On the 15th of October 2022 Steve was added to the WBC Muay Thai Hall of Fame.

==Titles==
- 2011 WBC Muay Thai Super Middleweight World champion
- 2008 WMC M.A.D. World champion
- 2007 WKA Tournament World Middleweight Champion
- 2006 WBC Muay Thai Middleweight World champion
- 2005 S-1 Tournament World champion
- 2004 IMKO World champion
- 2003 WMC Muay Thai World champion
- 2003 WAKO-PRO World title (68 kg)
- 2002 IKF Super Welterweight European Champion
- 2001 British champion

== Fight record ==

Kickboxing record
37 wins (15 KOs), 4 losses, 1 draw
| Date | Result | Opponent | Event | Location | Method | Round | Time |
| 2017-9-22 | Loss | Cheick Sidibé | Phoenix 3 London | London, United Kingdom | TKO | 4 | 3:00 |
| 2013-03-23 | Win | Eddie Walker | Glory 5: London | London, England | KO | 2 |  |
| 2012-07-07 | Draw | Artem Levin | Xplosion Muay Thai | England | Draw | 5 | 3:00 |
| 2011-01-08 | Win | Jaochalam Chatkranokgym | The Champions Club 6 | Pattaya, Thailand | TKO (Knee) | 4 |  |
Wins the WBC Muay Thai World Super Middleweight title.

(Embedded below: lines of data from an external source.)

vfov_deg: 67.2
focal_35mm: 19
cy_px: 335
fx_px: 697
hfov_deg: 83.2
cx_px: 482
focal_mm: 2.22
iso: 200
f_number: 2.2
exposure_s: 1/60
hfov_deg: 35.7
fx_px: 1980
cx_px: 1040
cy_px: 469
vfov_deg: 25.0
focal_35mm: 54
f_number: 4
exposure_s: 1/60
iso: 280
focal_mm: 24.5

| 2008-08-16 | Win | Diesellek TopkingBoxing | Muaythai Legends - England vs Thailand | London, UK | Decision | 5 | 3:00 |
| 2007-12-08 | Win | Yohan Lidon | Steko's Fight Night Final | Munich, Germany | Decision (Split) | 4 | 3:00 |
| 2007-12-08 | Win | Luis Reis | Steko's Fight Night Semi Final | Munich, Germany | Decision | 3 | 3:00 |
| 2007-12-08 | Win | Odjeh Manda | Steko's Fight Night Quarter Final | Munich, Germany | KO | 1 |  |
| 2007-09-15 | Win | Jan De Keyser | Steko's Fight Night, Final | Munich, Germany |  |  |  |
| 2007-09-15 | Win | Yohan Lidon | Steko's Fight Night, Semi Final | Munich, Germany | TKO(Doctor Stoppage) | 2 |  |
| 2007-02-25 | Loss | Lamsongkram Chuwattana | Thunder & Lightning 10 | London, England | Decision | 5 | 3:00 |
Loses the WBC Muay Thai World 160lbs title.

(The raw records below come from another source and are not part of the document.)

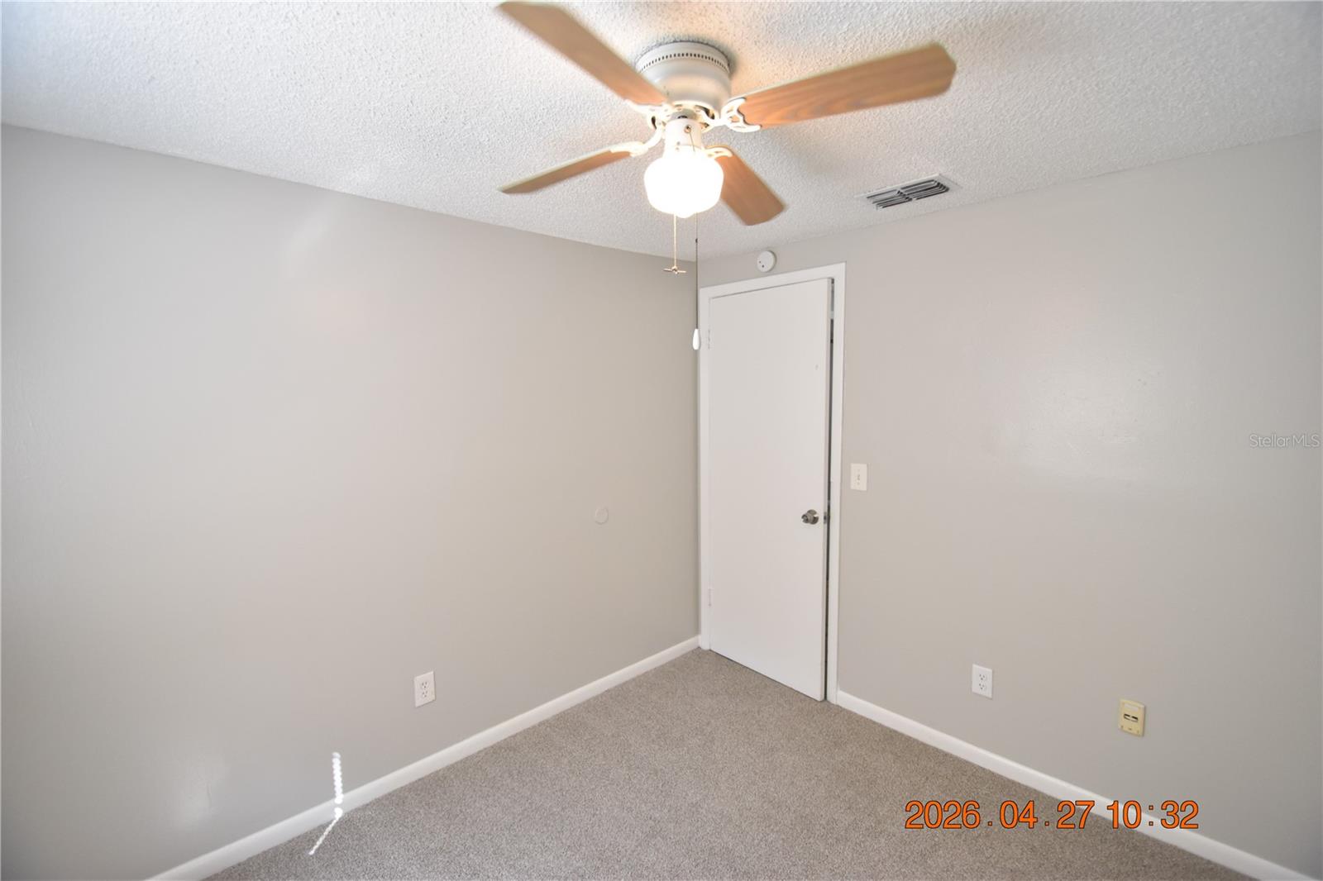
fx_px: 551
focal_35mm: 15
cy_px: 440
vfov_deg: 77.3
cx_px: 662
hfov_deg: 100.4
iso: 800
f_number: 3.5
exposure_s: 1/125
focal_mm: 10
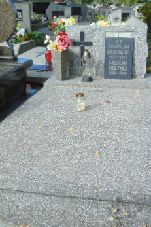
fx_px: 302
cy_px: 128
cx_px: 85
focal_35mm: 48
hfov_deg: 28.0
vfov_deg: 41.1
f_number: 3
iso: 80
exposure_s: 1/500
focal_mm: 4.5
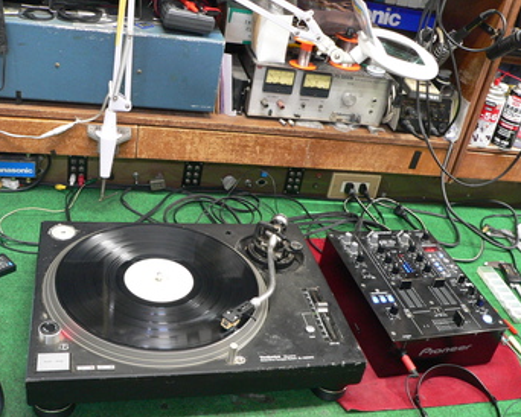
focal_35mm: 39
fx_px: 602
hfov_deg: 46.8
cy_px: 205
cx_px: 285
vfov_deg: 38.3
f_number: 2.8
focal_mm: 6
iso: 200
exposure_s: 1/8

| 2006-08-19 | Win | Jomhod Kiatadisak | Muaythai Legends - England vs Thailand | London, UK | Decision | 5 | 3:00 |
| 2006-03-12 | Win | John Wayne Parr | WBC Muay Thai Championships | London, England, UK | Decision (Split) | 5 | 3:00 |
Wins the 1st WBC Muay Thai World 160lbs title.
| 2005-08-12 | Win | Pairot Wor.Wolapon | S-1 World Championship, Final | Bangkok, Thailand | KO (Knee to the head) | 3 |  |
Wins the 2005 S-1 World Championship -72kg title.
| 2005-08-12 | Win | Arslan Magomedov | S-1 World Championship, Semi Final | Bangkok, Thailand | Decision | 3 | 3:00 |
| 2005-08-12 | Win | Sergey Makogonov | S-1 World Championship, Quarter Final | Bangkok, Thailand | Decision | 3 | 3:00 |
| 2004-11-14 | Win | Abdoul Toure | Last Man Standing | London, England, UK | TKO (Doctor Stoppage) |  |  |
| 2004-10-02 | Win | Aree Nadir | Muay Thai Warriors 3 | Crawley, England, UK | TKO | 1 |  |
Wins the IMKO World title.
| 2003-06-22 | Loss | Kevin Harper | Now is the Time of Combat | London, England, UK | TKO (Injury) | 1 |  |
Loses WAKO Pro Muay Thai World title.
| 2003-02-17 | Win | Yingyai Jaothaleethong |  | London, England, UK | Decision (Split) | 5 | 3:00 |
Wins the WMC World 147lbs title.
| 2002- | Win | Kevin Harper |  | England, UK | TKO (Doctor Stoppage) |  |  |
| 2002-08-18 | Win | Junior Herbert |  | Reading, England, UK | Decision (Unanimous) | 5 | 3:00 |
Wins the IKF Pro Muay Thai European Super Welterweight title.